Exercise goal – Where does the string "печать" appear in the records? Copy every line that contains it.

Source information –
___

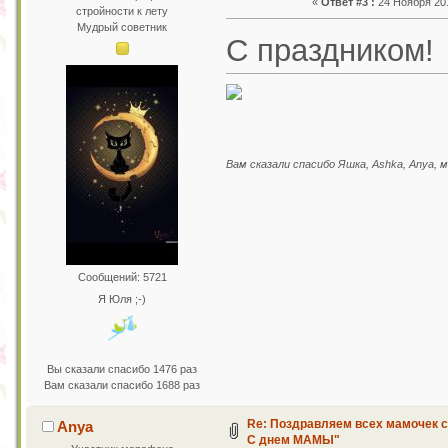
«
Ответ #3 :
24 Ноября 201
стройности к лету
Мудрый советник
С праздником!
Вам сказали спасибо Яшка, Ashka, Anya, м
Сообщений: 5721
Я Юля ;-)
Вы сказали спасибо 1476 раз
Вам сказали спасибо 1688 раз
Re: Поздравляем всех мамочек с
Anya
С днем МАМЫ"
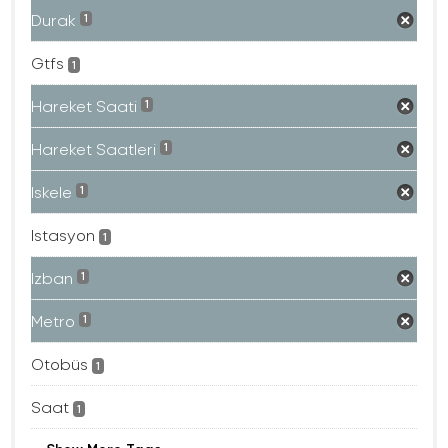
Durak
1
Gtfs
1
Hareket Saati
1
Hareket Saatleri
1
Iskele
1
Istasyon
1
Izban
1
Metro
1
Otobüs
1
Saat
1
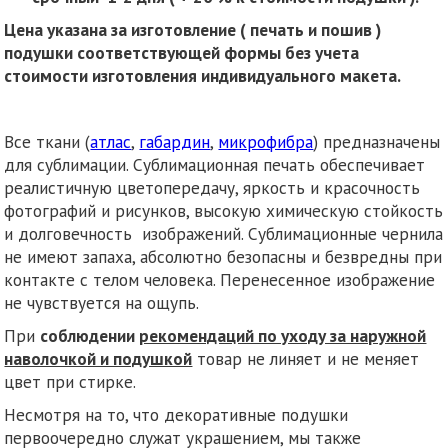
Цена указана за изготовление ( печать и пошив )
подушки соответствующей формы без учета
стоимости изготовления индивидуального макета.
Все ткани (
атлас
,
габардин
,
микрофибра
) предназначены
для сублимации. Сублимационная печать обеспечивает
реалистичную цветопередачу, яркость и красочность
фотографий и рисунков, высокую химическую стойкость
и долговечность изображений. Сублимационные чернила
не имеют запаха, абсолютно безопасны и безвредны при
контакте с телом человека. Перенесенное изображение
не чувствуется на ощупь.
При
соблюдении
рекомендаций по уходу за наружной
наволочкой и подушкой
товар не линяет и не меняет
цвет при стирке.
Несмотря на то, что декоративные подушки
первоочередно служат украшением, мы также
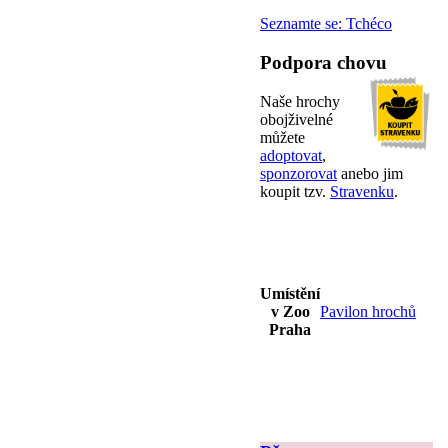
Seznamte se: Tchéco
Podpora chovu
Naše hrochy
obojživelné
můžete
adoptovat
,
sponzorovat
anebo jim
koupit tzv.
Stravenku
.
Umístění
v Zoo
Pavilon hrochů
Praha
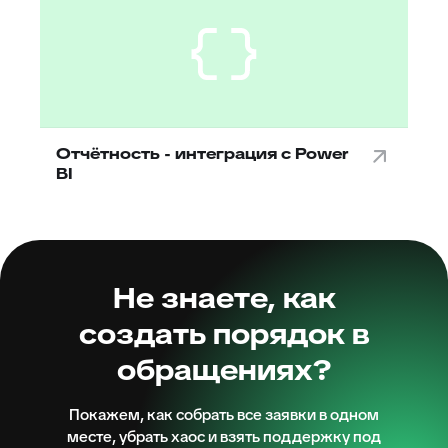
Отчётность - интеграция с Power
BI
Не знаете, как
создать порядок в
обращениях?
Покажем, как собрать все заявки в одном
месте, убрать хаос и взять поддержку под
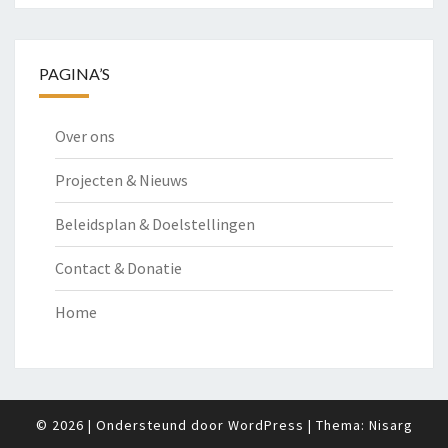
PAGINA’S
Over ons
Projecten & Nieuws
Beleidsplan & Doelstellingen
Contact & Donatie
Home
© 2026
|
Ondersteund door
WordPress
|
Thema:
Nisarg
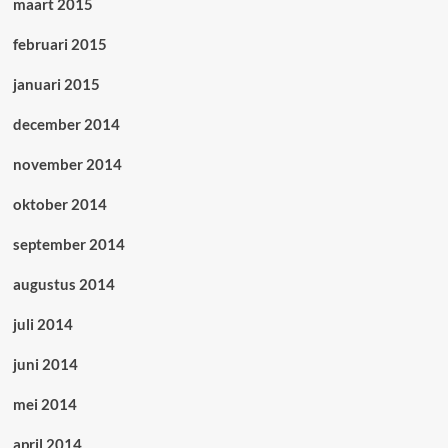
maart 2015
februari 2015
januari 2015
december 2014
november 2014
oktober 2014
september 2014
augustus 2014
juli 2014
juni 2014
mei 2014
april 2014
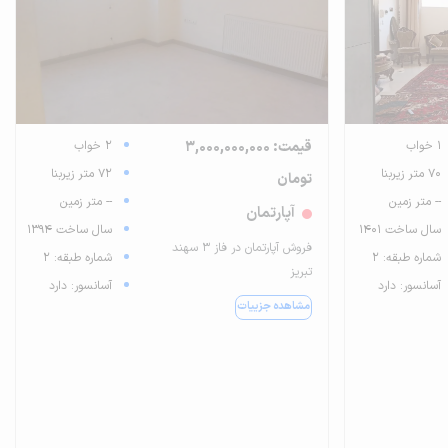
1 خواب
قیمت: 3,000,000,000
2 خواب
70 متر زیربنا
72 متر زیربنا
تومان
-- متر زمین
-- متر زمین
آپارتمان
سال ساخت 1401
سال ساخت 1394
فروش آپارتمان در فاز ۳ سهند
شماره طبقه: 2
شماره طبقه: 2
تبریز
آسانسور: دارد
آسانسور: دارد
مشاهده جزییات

___

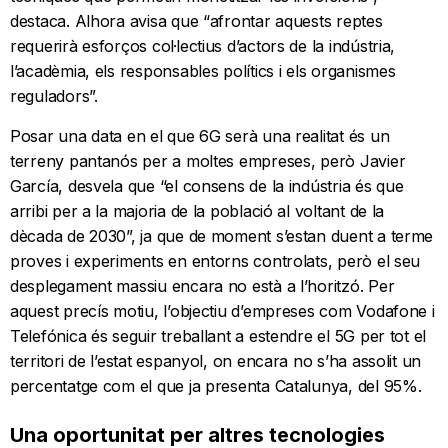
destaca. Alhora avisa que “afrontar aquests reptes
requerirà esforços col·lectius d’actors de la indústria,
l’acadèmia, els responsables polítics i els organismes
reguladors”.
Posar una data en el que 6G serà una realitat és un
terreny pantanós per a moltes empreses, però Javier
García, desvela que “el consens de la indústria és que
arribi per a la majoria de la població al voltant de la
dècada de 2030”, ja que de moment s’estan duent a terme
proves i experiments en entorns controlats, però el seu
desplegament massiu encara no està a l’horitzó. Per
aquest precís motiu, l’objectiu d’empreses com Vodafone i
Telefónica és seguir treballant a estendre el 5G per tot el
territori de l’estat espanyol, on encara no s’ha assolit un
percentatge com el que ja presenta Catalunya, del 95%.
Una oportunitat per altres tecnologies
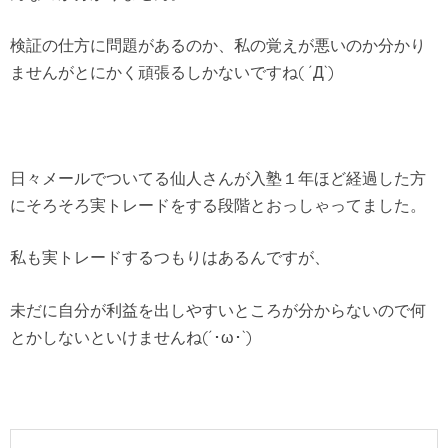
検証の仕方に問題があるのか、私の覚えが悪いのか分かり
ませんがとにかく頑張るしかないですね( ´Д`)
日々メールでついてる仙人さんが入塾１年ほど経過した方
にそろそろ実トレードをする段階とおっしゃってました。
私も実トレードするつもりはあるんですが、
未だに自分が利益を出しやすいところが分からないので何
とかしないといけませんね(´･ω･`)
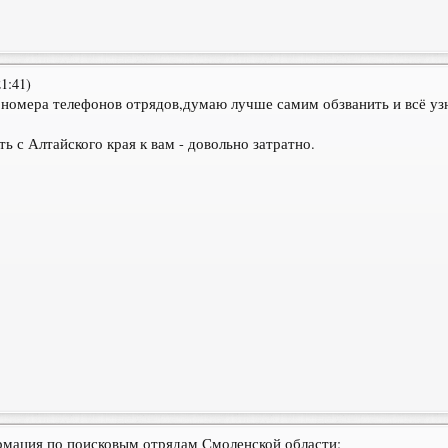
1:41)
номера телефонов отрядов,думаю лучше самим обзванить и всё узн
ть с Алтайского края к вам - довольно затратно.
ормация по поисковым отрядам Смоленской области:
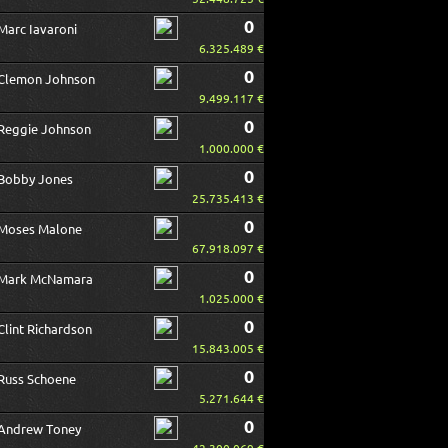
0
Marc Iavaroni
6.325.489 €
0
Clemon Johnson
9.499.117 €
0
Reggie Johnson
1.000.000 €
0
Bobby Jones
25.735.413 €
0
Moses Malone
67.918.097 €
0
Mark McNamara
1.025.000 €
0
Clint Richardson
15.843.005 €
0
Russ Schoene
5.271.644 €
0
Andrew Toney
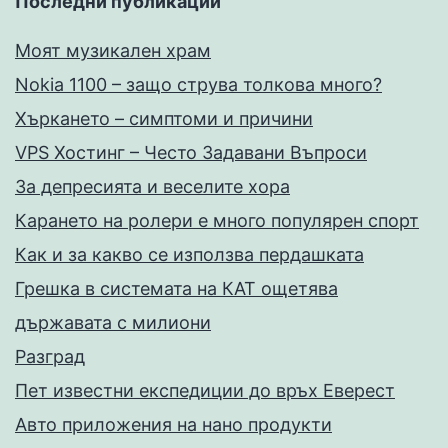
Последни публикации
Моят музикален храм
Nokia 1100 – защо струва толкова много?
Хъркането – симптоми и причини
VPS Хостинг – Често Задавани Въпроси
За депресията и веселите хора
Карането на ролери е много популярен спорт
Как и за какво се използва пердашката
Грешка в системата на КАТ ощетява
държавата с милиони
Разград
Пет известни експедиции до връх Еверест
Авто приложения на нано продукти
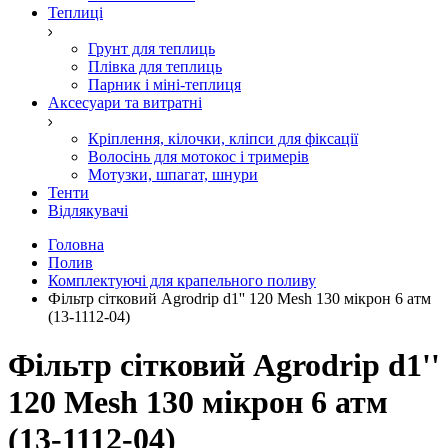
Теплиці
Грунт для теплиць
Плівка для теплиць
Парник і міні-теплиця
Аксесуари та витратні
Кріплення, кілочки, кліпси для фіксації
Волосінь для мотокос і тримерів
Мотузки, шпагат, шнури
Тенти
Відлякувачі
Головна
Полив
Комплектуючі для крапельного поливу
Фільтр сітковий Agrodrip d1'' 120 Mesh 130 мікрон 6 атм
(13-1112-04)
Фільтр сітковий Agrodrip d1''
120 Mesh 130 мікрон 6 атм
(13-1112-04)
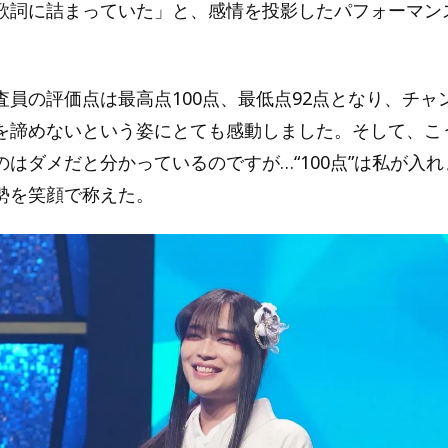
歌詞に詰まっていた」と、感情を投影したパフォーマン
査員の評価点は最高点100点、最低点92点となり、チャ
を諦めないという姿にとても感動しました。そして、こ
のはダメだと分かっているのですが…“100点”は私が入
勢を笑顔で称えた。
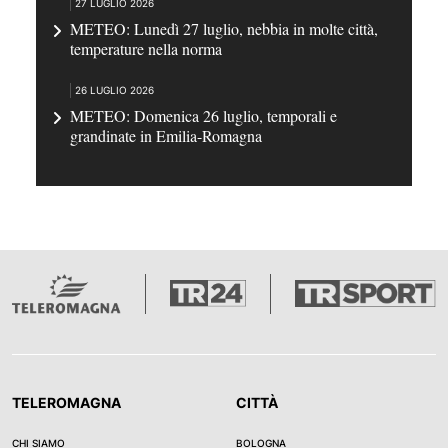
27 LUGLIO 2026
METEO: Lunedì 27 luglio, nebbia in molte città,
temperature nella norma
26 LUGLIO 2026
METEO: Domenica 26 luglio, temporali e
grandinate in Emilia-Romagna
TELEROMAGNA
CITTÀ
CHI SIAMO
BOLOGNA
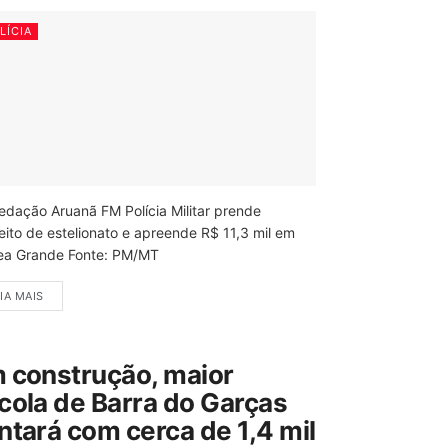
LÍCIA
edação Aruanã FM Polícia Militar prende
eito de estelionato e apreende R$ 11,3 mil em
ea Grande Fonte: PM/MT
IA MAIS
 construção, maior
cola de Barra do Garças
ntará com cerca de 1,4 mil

___

Answer to this problem –
Цена указана за изготовление ( печать и пошив )
для сублимации. Сублимационная печать обеспечивает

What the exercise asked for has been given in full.